Study the metabolism of stress regulated genes in health and disease.
The Vera Ugalde lab investigates the molecular mechanisms by which eukaryotic cells survive to adverse circumstances. Cell functionality is threatened by environmental changes that damage proteins. The universal response to the presence of denatured proteins is to repress general gene expression programs and activate a survival mechanism known as the heat shock response. The components of the heat shock response, the heat shock proteins (HSPs), are molecular chaperones with cytoprotective capabilities. They hold and refold misfolded proteins preventing their toxic aggregation and promoting their functional conformation.
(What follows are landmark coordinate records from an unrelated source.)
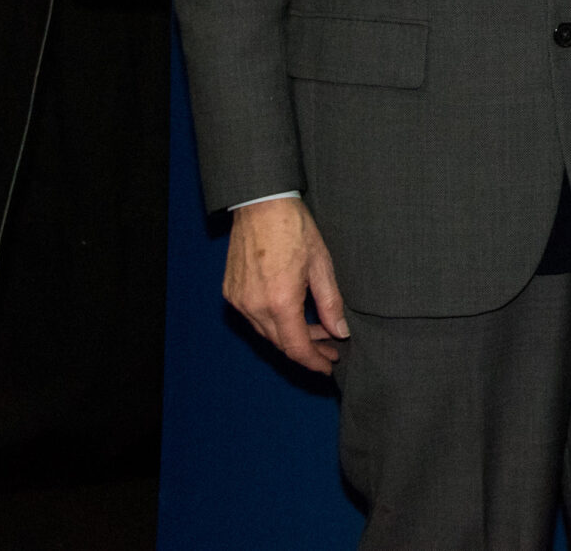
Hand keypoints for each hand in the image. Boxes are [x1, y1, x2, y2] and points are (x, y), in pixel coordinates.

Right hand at [223, 195, 347, 374]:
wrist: (261, 205)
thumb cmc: (294, 229)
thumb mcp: (321, 265)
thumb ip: (330, 302)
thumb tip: (340, 331)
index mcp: (280, 301)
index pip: (297, 347)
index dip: (314, 361)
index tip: (330, 365)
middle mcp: (254, 306)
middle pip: (281, 343)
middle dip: (307, 350)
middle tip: (331, 348)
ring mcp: (239, 300)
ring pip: (267, 333)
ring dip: (291, 336)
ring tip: (318, 331)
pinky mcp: (231, 292)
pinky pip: (254, 318)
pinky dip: (274, 323)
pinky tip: (293, 315)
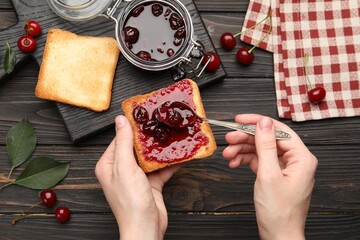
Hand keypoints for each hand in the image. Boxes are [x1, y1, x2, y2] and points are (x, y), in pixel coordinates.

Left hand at [95, 115, 179, 239]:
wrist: (146, 227)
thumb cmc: (130, 202)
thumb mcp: (125, 167)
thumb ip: (124, 143)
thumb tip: (120, 120)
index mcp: (109, 165)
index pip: (120, 139)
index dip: (132, 128)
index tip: (145, 116)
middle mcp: (121, 170)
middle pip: (137, 147)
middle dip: (150, 138)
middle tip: (162, 124)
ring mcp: (137, 177)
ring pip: (150, 157)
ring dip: (161, 149)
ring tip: (172, 136)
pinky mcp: (150, 184)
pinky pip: (161, 169)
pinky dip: (170, 163)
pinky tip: (179, 154)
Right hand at [222, 114, 316, 239]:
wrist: (278, 236)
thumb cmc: (279, 212)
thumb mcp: (269, 175)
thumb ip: (266, 146)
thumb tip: (264, 122)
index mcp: (301, 157)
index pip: (279, 130)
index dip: (257, 122)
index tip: (239, 119)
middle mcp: (295, 160)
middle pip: (268, 139)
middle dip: (246, 139)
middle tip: (229, 138)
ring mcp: (285, 168)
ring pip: (261, 149)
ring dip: (242, 150)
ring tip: (228, 154)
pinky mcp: (275, 174)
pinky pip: (259, 161)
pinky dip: (246, 160)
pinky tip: (234, 163)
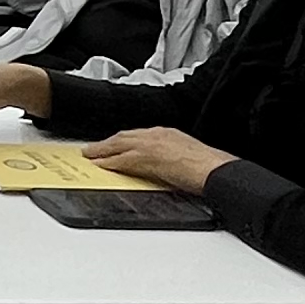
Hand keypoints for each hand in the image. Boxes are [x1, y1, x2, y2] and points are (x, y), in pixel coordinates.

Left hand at [83, 127, 233, 193]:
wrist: (214, 169)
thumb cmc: (209, 167)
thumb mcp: (188, 155)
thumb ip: (172, 157)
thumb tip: (166, 168)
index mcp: (167, 133)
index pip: (138, 135)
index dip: (124, 141)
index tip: (114, 145)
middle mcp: (156, 135)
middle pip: (124, 136)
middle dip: (107, 142)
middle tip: (93, 148)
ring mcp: (150, 144)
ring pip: (118, 144)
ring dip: (102, 150)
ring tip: (90, 155)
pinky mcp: (146, 157)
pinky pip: (120, 159)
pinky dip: (108, 161)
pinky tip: (99, 165)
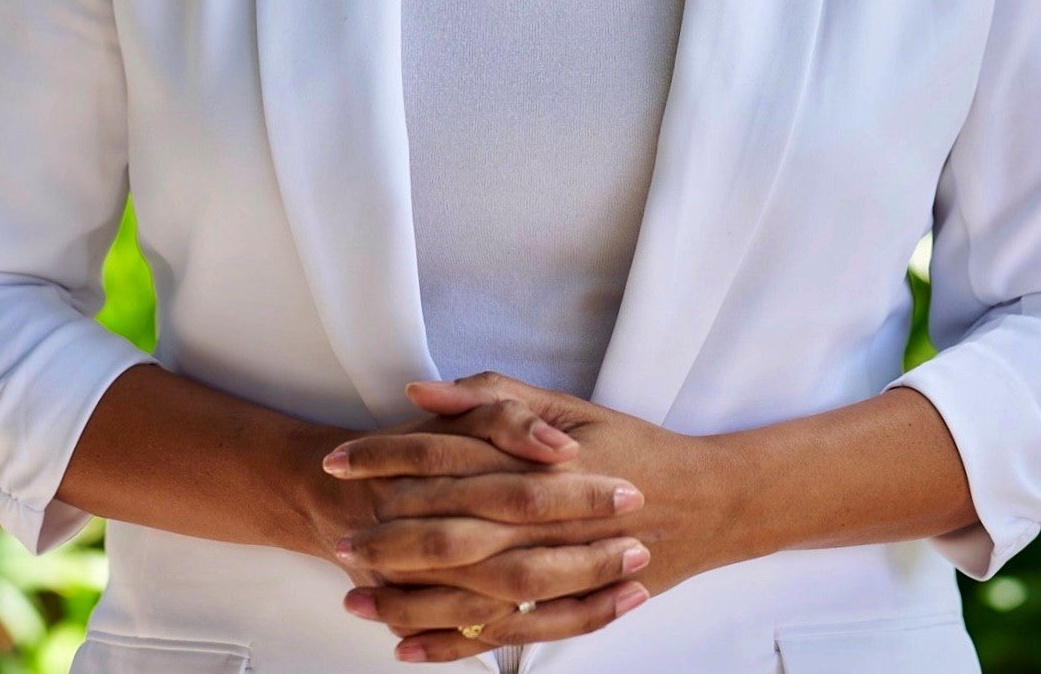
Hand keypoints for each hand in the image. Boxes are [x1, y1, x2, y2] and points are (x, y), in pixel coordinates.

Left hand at [329, 371, 728, 661]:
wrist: (705, 502)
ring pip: (465, 590)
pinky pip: (500, 633)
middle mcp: (538, 516)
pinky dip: (452, 645)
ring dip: (406, 597)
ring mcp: (553, 568)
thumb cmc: (631, 446)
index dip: (386, 457)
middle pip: (446, 528)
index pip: (443, 456)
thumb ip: (493, 399)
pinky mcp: (565, 607)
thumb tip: (419, 391)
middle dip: (385, 534)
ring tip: (354, 601)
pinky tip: (408, 649)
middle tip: (336, 541)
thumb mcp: (568, 406)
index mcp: (533, 460)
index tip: (337, 460)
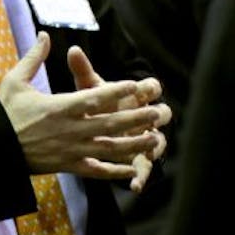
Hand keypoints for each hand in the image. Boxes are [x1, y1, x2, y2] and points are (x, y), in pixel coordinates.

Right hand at [0, 33, 167, 182]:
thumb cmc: (5, 114)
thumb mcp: (15, 81)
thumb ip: (33, 58)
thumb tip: (44, 35)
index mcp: (59, 107)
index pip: (94, 98)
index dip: (117, 91)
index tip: (136, 84)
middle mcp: (70, 130)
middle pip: (110, 124)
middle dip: (136, 118)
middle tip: (158, 113)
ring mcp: (71, 150)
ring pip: (110, 149)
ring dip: (134, 144)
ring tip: (154, 139)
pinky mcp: (68, 166)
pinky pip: (97, 170)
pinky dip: (115, 171)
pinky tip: (132, 169)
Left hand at [67, 46, 169, 192]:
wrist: (96, 122)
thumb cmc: (96, 102)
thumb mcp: (88, 88)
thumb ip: (83, 70)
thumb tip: (72, 49)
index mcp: (136, 96)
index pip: (151, 87)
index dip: (149, 87)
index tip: (143, 88)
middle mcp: (145, 115)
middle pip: (161, 113)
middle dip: (157, 114)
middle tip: (152, 116)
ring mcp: (145, 138)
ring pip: (158, 141)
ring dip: (154, 145)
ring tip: (149, 149)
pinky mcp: (138, 158)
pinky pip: (143, 168)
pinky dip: (140, 176)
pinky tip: (134, 185)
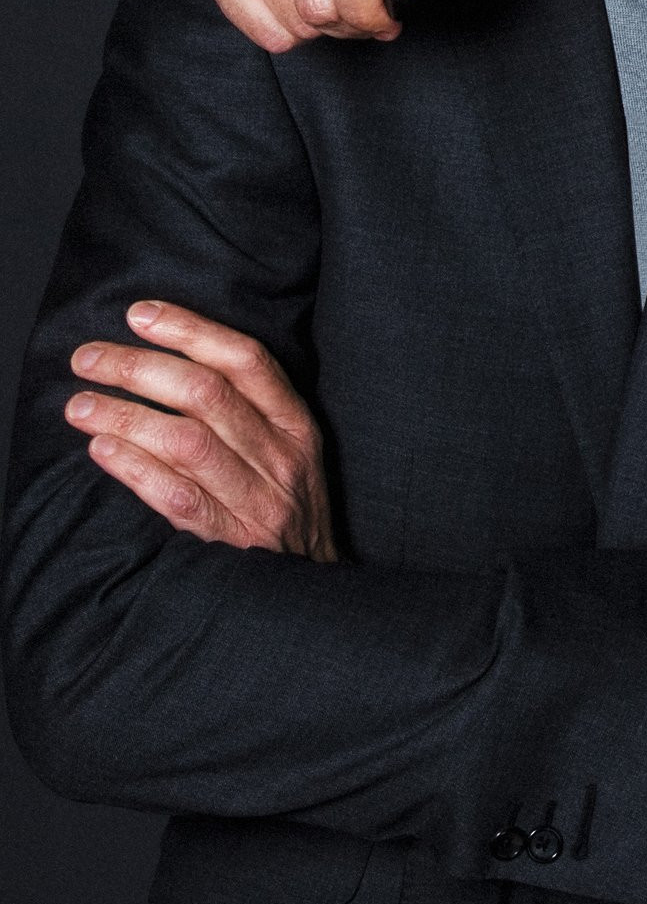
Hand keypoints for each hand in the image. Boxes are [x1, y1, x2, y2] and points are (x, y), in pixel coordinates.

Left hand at [65, 301, 335, 561]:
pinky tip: (101, 449)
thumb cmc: (286, 507)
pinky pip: (176, 496)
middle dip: (138, 368)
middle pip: (205, 394)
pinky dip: (134, 468)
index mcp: (297, 425)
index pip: (245, 360)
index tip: (140, 315)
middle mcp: (281, 457)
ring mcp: (258, 501)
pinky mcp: (230, 540)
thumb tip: (171, 359)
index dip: (190, 331)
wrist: (310, 588)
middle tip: (88, 359)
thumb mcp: (291, 450)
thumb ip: (249, 409)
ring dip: (124, 416)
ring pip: (185, 441)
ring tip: (79, 405)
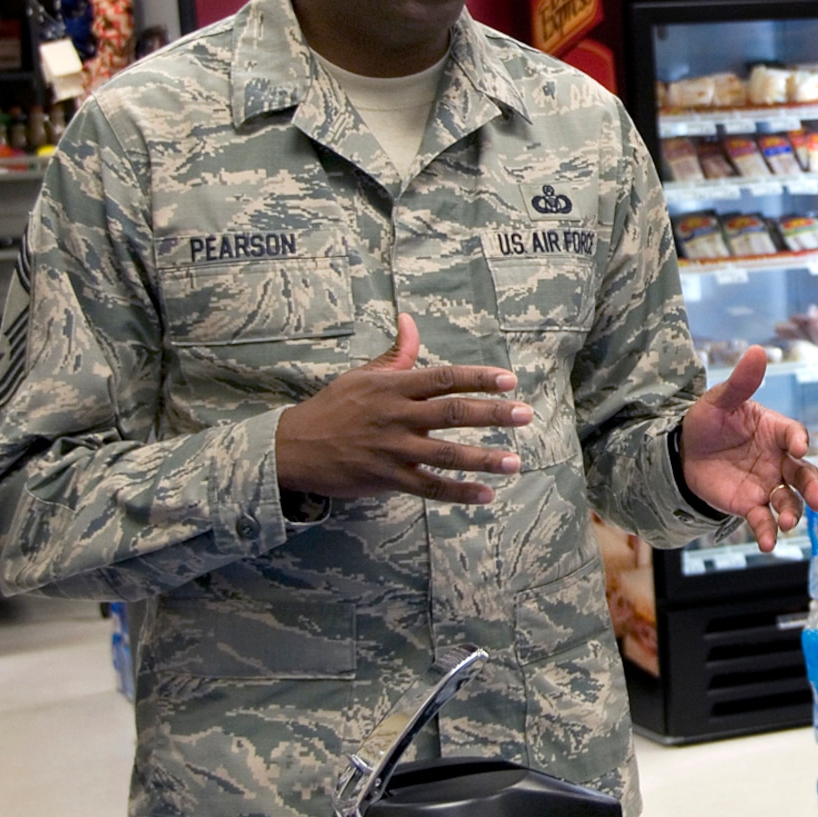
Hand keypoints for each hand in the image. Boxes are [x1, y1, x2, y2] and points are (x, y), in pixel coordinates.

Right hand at [274, 313, 528, 504]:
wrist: (293, 447)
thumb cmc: (333, 407)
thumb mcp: (362, 375)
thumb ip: (395, 353)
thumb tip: (410, 321)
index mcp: (394, 386)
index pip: (444, 378)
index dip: (478, 378)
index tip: (509, 380)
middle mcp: (397, 415)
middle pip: (451, 413)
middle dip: (491, 414)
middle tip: (524, 415)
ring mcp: (392, 448)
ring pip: (445, 454)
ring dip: (482, 459)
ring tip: (514, 462)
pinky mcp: (386, 478)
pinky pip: (428, 487)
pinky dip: (458, 493)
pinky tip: (486, 495)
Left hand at [679, 345, 817, 551]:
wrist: (683, 453)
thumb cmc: (707, 422)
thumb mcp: (719, 401)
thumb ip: (740, 382)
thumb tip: (757, 351)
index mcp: (775, 430)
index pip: (794, 434)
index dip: (799, 441)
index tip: (799, 448)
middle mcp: (777, 459)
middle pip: (803, 475)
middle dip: (814, 487)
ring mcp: (766, 484)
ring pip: (789, 501)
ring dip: (792, 513)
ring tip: (788, 523)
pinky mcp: (749, 505)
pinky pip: (763, 519)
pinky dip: (767, 532)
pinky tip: (767, 543)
Once protein homeostasis and cellular functions are recovered, the stress response is specifically attenuated.
Survival of cells to stress depends on their capacity to recognize the HSP mRNAs as the only ones being translated during adverse conditions and degraded upon recovery of functional cell homeostasis. Therefore, the strength of the heat shock response should be precisely tuned by the demand of the damage and the status of the cell. Our goal is to comprehend how eukaryotic cells manage the expression of chaperones upon stress. To resolve this biological process in time and space, we monitor individual HSP mRNAs life-cycle using single molecule fluorescence microscopy technologies in fixed and live cells. We integrate the findings from the single molecule methods with physiological parameters of the cell.
The combination of these approaches will allow us to identify the modulators of the stress response and how they operate in different conditions and cell types. Hence, they will help to better understanding the etiology of diverse diseases caused by the loss of cellular homeostasis. Important examples are the stunted stress response of neurons that leads to age-related neurodegeneration and the uncontrolled production of HSPs by tumor cells that precludes therapy efficacy. Our long-term goal is to determine how this response can be therapeutically manipulated to treat cancer and neurodegenerative diseases.